In 1960, he joined Kerala Kalamandalam and learned music under leading Kathakali musicians like Kalamandalam Neelakantan Nambisan, Sivaraman Nair and Kalamandalam Gangadharan Nair. He was the first student of Kalamandalam Gangadharan when the latter became a teacher in the institution. Haridas was known as a very talented student during his stay in Kalamandalam. Kalamandalam Sankaran Embranthiri, Madambi Subramanian Namboodiri, Kalamandalam Hyderali and Kalamandalam Subrahmanyan were immediate seniors to Haridas in the Kathakali Music section. In 1968, completing the course in Kalamandalam he joined Darpana, a noted performing arts institute set up by the famous danseuse Mrinalini Sarabhai in Ahmedabad, as a music teacher. This stint beyond the Vindhyas exposed him to various styles of north Indian renditions, including classical Hindustani music, which in later years will become a mounted musical backup for his innovations as a kathakali singer. A decade later, in 1978, Haridas fulfilled his ambition to get back to his home state for good when he was offered the post of music teacher at Margi in Thiruvananthapuram, where he subsequently worked for three decades.

==Education and later life==
Haridas, on his return to the world of Kathakali, began as shinkiti (ശിങ്കിടി - accompanist singer) on stage, primarily under star musician Embranthiri, who trained him. But eventually his voice, enunciation of lyrics and support from friends and senior colleagues like Hyderali brought out his potential of rising to be the lead singer.

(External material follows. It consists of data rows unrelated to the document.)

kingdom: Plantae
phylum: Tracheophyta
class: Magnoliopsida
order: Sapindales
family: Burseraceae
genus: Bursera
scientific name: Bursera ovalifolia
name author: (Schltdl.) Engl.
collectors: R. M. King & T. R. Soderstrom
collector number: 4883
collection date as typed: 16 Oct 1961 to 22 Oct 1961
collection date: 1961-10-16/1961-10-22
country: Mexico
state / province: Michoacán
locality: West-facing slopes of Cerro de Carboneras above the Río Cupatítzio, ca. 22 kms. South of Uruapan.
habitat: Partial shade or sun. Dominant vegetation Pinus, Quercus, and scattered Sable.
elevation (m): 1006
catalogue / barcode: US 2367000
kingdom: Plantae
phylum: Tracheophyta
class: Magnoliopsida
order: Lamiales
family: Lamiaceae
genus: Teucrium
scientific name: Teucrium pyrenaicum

He retained the Sopanam style of Kathakali music rendition even while infusing in it the voice culture of the south Indian classical Carnatic music. The most important fact, on analyzing his musical career is the importance he has given to the characterization in kathakali, the emotional quality and depth to the ´'vachikam´', as it is observed, to achieve this will be the most challenging for any future

== Acting ==
Haridas has acted in two Malayalam feature films, Swaham and Vanaprastham. both directed by Shaji N. Karun & Bosco, Shayanam. He has also appeared in a few television serials like Neermathalam Poothakalam written by Kamala Surayya.

== Death ==
Haridas died of an acute liver problem in a hospital in Thiruvananthapuram.

==Family==
Haridas is survived by his wife Saraswathi and two sons – actor Sarath Das and Harith.

==Work on Haridas==
A biography of Haridas, titled Bhava Gayakan, has been published by Rainbow Books. Dr. N.P. Vijayakrishnan is the author. The 2012 documentary film 'Chitharanjini: Remembering the Maestro', is focused on the musical life of Haridas.
Chitharanjini is a documentary film made on the musical life of the Kathakali of Venmani Haridas directed by Ratheesh.